> GOAL OF THE EXERCISE
From the data, copy out every line in which the word "بينالود" appears.

(Stored data entries)

++++++++++++++++++++

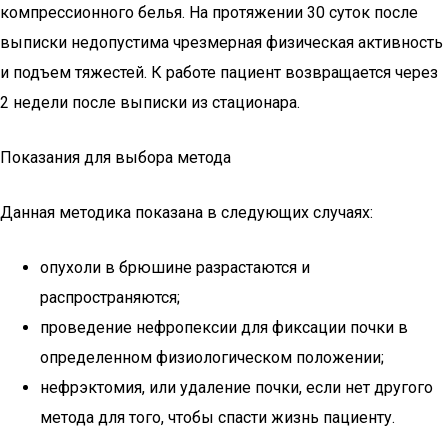
компрессионного белья. На протяжении 30 суток после
выписки недопустима чрезмерная физическая активность
и подъем тяжестей. К работе пациент возвращается через
2 недели после выписки из стационара.
Показания для выбора метода
Данная методика показана в следующих случаях:
опухоли в брюшине разрастаются и
распространяются;
проведение нефропексии для фиксации почки в
определенном физиологическом положении;
нефрэктомия, или удаление почки, если нет другого
метода для того, чтобы спасти жизнь пациенту.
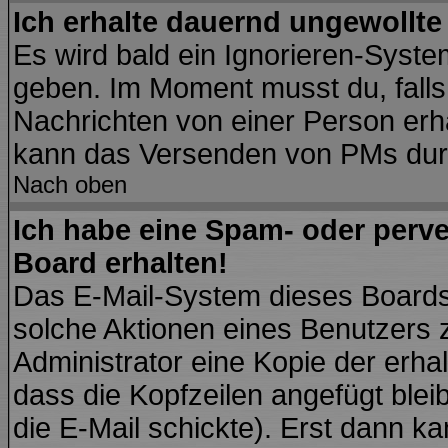
Ich erhalte dauernd ungewollte
Es wird bald ein Ignorieren-Syst
geben. Im Moment musst du, fall
Nachrichten von einer Person erhä
kann das Versenden von PMs durc
Nach oben
Ich habe eine Spam- oder perv
Board erhalten!
Das E-Mail-System dieses Boards
solche Aktionen eines Benutzers 
Administrator eine Kopie der erhal
dass die Kopfzeilen angefügt blei
die E-Mail schickte). Erst dann ka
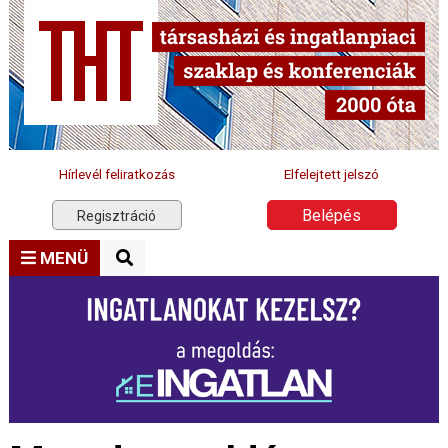
Hírlevél feliratkozás
Elfelejtett jelszó
Belépés
Regisztráció
MENÜ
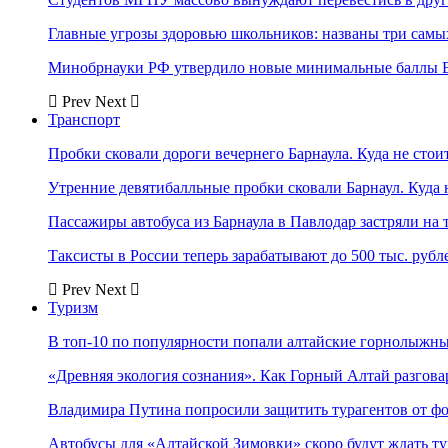
Главные угрозы здоровью школьников: названы три самых
Минобрнауки РФ утвердило новые минимальные баллы Е
Prev
Next
Транспорт
Пробки сковали дороги вечернего Барнаула. Куда не стоит
Утренние девятибалльные пробки сковали Барнаул. Куда н
Пассажиры автобуса из Барнаула в Павлодар застряли на 
Таксисты в России теперь зарабатывают до 500 тыс. рубл
Prev
Next
Туризм
В топ-10 по популярности попали алтайские горнолыжн
«Древняя экология сознания». Как Горный Алтай разгова
Владимира Путина попросили защитить турагентов от ф
Автобусы для «Алтайской Зимовки» скоро будут ждать ту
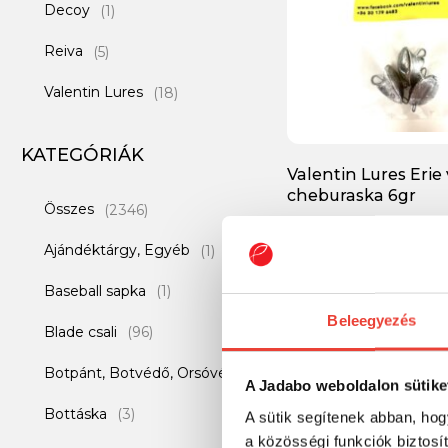
Decoy
(1)
Reiva
(5)
Valentin Lures
(18)
KATEGÓRIÁK
Valentin Lures Erie
cheburaska 6gr
Összes
(2346)
Ajándéktárgy, Egyéb
(1)
1 189 Ft
Baseball sapka
(1)
Beleegyezés
-15%
Blade csali
(96)
Botpánt, Botvédő, Orsóvédő
(1)
A Jadabo weboldalon sütike
Bottáska
(3)
A sütik segítenek abban, hog
a közösségi funkciók biztosí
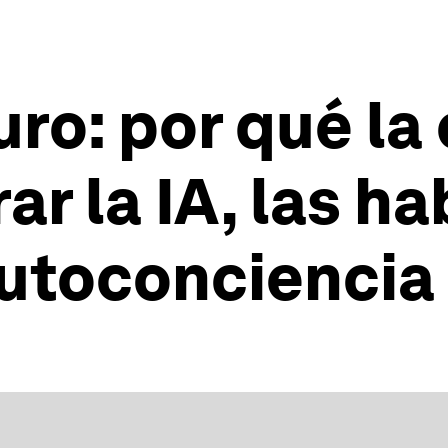
turo: por qué l
r la IA, las ha
autoconciencia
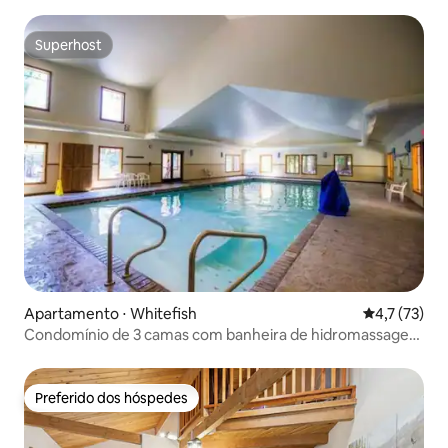
| 2 camas king
Superhost
Superhost
Apartamento ⋅ Whitefish
4,7 de uma a
4,7 (73)
Condomínio de 3 camas com banheira de hidromassagem
compartilhada/piscinas/acesso ao lago
Preferido dos hóspedes
Preferido dos hóspedes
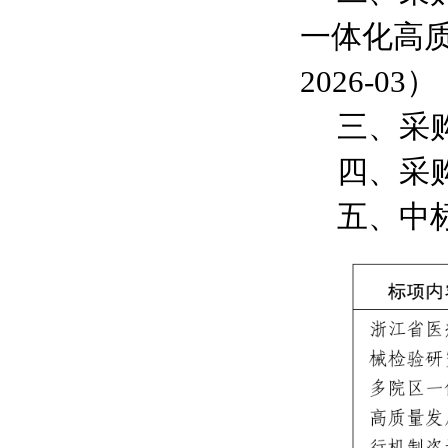
一体化高
2026-03
）
三、采
四、采
五、中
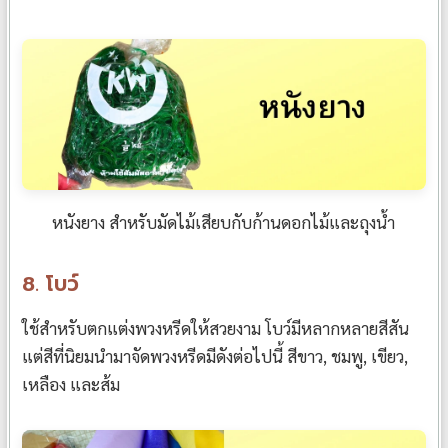
หนังยาง สำหรับมัดไม้เสียบกับก้านดอกไม้และถุงน้ำ
8. โบว์
ใช้สำหรับตกแต่งพวงหรีดให้สวยงาม โบว์มีหลากหลายสีสัน
แต่สีที่นิยมนำมาจัดพวงหรีดมีดังต่อไปนี้ สีขาว, ชมพู, เขียว,
เหลือง และส้ม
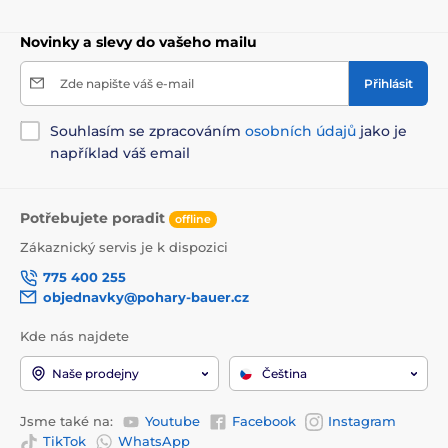
Novinky a slevy do vašeho mailu
Zde napište váš e-mail
Přihlásit
Souhlasím se zpracováním
osobních údajů
jako je
například váš email
Potřebujete poradit
offline
Zákaznický servis je k dispozici
775 400 255
objednavky@pohary-bauer.cz
Kde nás najdete
Naše prodejny
Čeština
Jsme také na:
Youtube
Facebook
Instagram
TikTok
WhatsApp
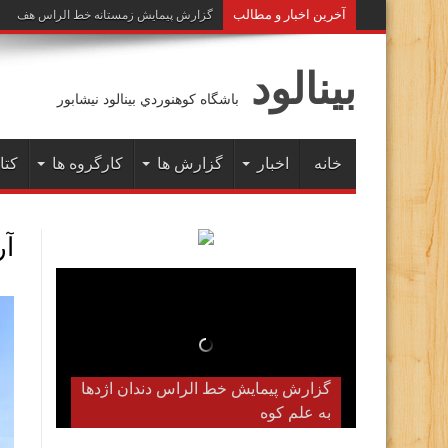
آخرين اخبار و مطالب
گزارش پیمایش زمستانه خط الراس هفت خوان ب
بينالود
باشگاه كوهنوردي بينالود نيشابور
خانه
اخبار
گزارش ها
کارگروه ها
کتا
آ
گزارش پیمایش خط الراس دندان اژدها
به علم کوه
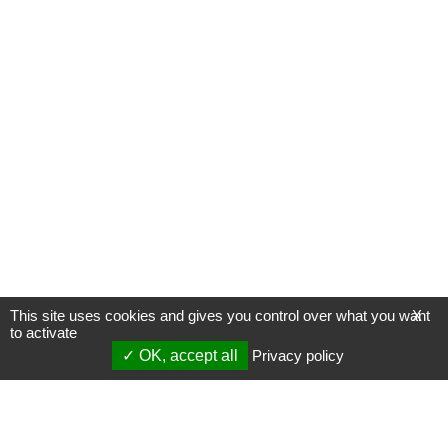
This site uses cookies and gives you control over what you want
X
to activate
OK, accept all
Privacy policy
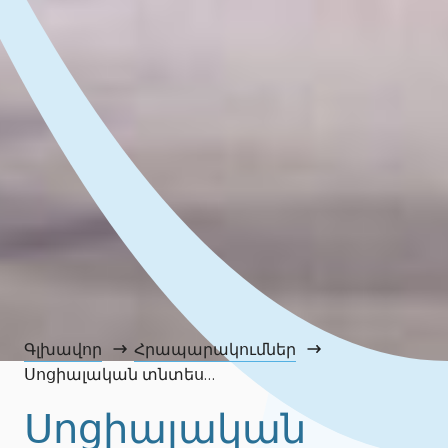
Գլխավոր
Հրապարակումներ
Սոցիալական տնտեսություն։ Ինչո՞ւ է կարևոր սահմանել, թե ինչ է սոցիալական ձեռնարկությունը
Սոցիալական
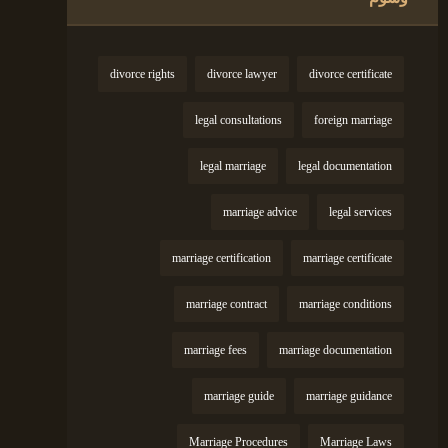
divorce rights
divorce lawyer
divorce certificate
legal consultations
foreign marriage
legal marriage
legal documentation
marriage advice
legal services
marriage certification
marriage certificate
marriage contract
marriage conditions
marriage fees
marriage documentation
marriage guide
marriage guidance
Marriage Procedures
Marriage Laws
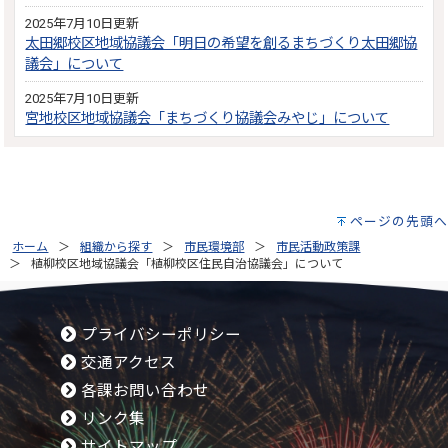
2025年7月10日更新
太田郷校区地域協議会「明日の希望を創るまちづくり太田郷協
議会」について
2025年7月10日更新
宮地校区地域協議会「まちづくり協議会みやじ」について
ページの先頭へ
ホーム
組織から探す
市民環境部
市民活動政策課
植柳校区地域協議会「植柳校区住民自治協議会」について
プライバシーポリシー
交通アクセス
各課お問い合わせ
リンク集
サイトマップ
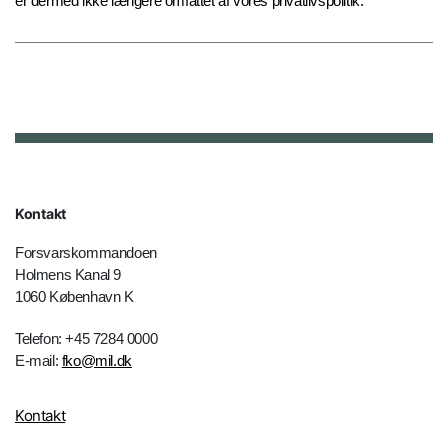
er dermed ikke længere omfattet af vores privatlivspolitik.
Kontakt
Forsvarskommandoen
Holmens Kanal 9
1060 København K
Telefon: +45 7284 0000
E-mail:
fko@mil.dk
Kontakt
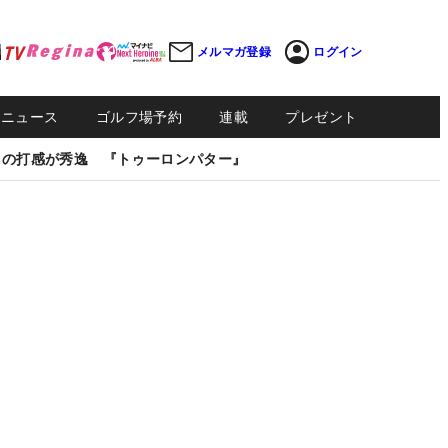
メルマガ登録
ログイン
Sニュース
ゴルフ場予約
連載
プレゼント
しの打感が秀逸 『トゥーロンパター』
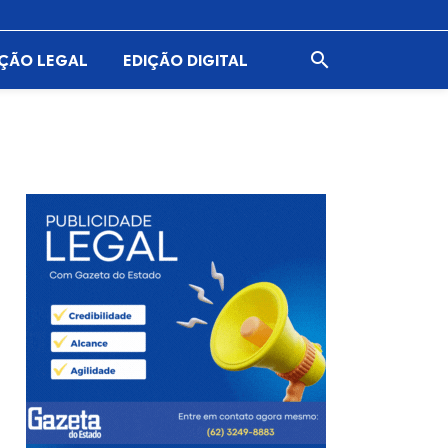

AÇÃO LEGAL
EDIÇÃO DIGITAL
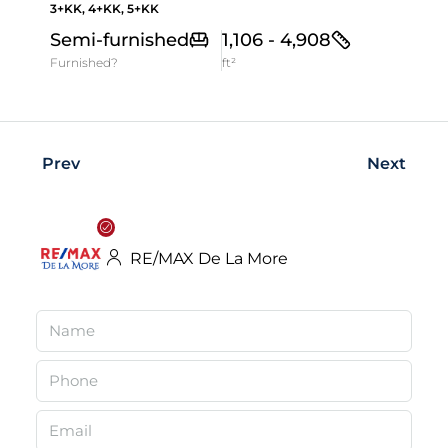
3+KK, 4+KK, 5+KK
Semi-furnished
1,106 - 4,908
Furnished?
ft²
Prev
Next
RE/MAX De La More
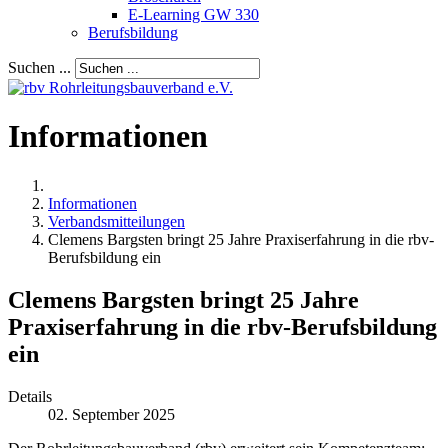
E-Learning GW 330
Berufsbildung
Suchen ...
Informationen
Informationen
Verbandsmitteilungen
Clemens Bargsten bringt 25 Jahre Praxiserfahrung in die rbv-
Berufsbildung ein
Clemens Bargsten bringt 25 Jahre
Praxiserfahrung in die rbv-Berufsbildung
ein
Details
02. September 2025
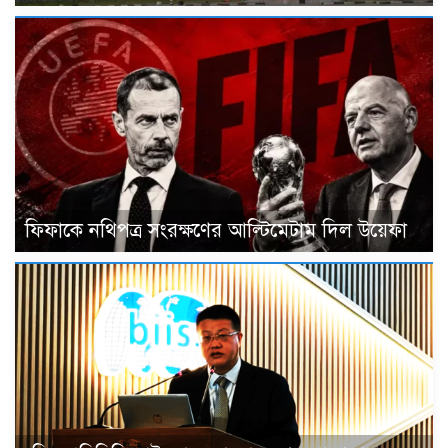
ফিফাকে নথিপত্র সংরক্ষণের আল্টিমেটাম দিল উয়েফা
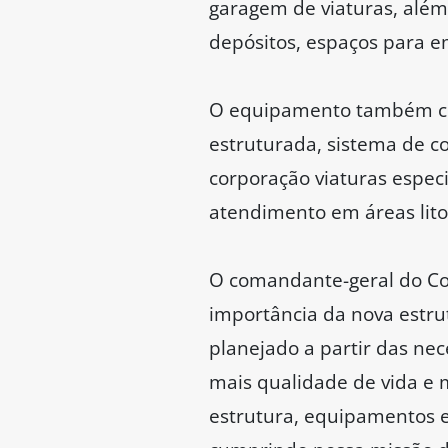
garagem de viaturas, além 
depósitos, espaços para 
O equipamento também con
estruturada, sistema de c
corporação viaturas espec
atendimento em áreas lito
O comandante-geral do Cor
importância da nova estru
planejado a partir das ne
mais qualidade de vida e 
estrutura, equipamentos e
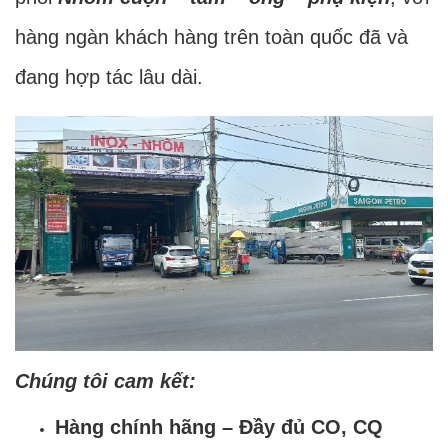
hàng ngàn khách hàng trên toàn quốc đã và
đang hợp tác lâu dài.
Chúng tôi cam kết:
Hàng chính hãng – Đầy đủ CO, CQ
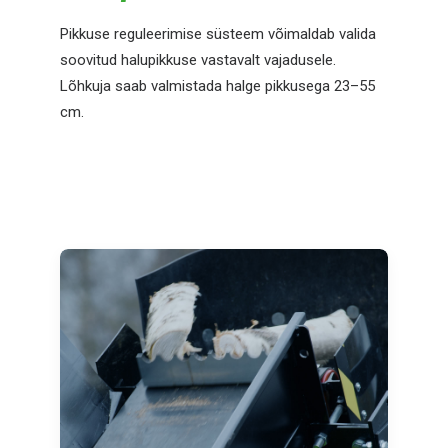
Pikkuse reguleerimise süsteem võimaldab valida
soovitud halupikkuse vastavalt vajadusele.
Lõhkuja saab valmistada halge pikkusega 23–55
cm.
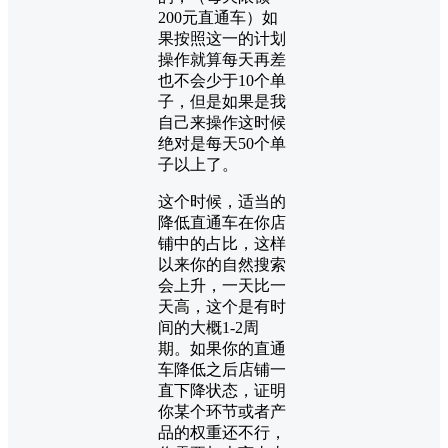
200元直通车）如
果按照这一的计划
操作就算每天再差
也不会少于10个单
子，但是如果是我
自己来操作这时候
绝对是每天50个单
子以上了。
这个时候，适当的
降低直通车在你店
铺中的占比，这样
以来你的自然搜索
会上升，一天比一
天高，这个是有时
间的大概1-2周
期。如果你的直通
车降低之后店铺一
直下降状态，证明
你某个环节或者产
品的权重还不行，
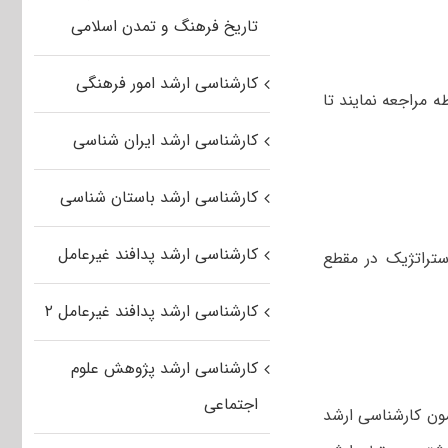
تاریخ فرهنگ و تمدن اسلامی
کارشناسی ارشد امور فرهنگی
 مراجعه نمایند تا
کارشناسی ارشد ایران شناسی
کارشناسی ارشد باستان شناسی
کارشناسی ارشد پدافند غیرعامل
ستراتژیک در مقطع
کارشناسی ارشد پدافند غیرعامل ۲
کارشناسی ارشد پژوهش علوم
اجتماعی
ون کارشناسی ارشد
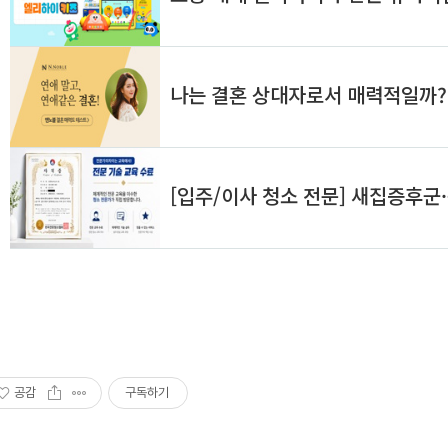
공감
구독하기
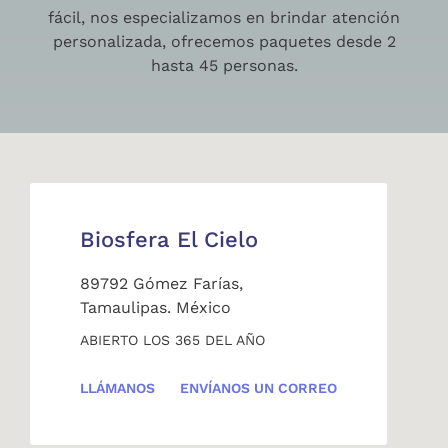
fácil, nos especializamos en brindar atención
personalizada, ofrecemos paquetes desde 2
hasta 45 personas.
Biosfera El Cielo
89792 Gómez Farías,
Tamaulipas. México
ABIERTO LOS 365 DEL AÑO
LLÁMANOS
ENVÍANOS UN CORREO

++++++++++++++++++++

> THE ANSWER
بينالود
باشگاه كوهنوردي بينالود نيشابور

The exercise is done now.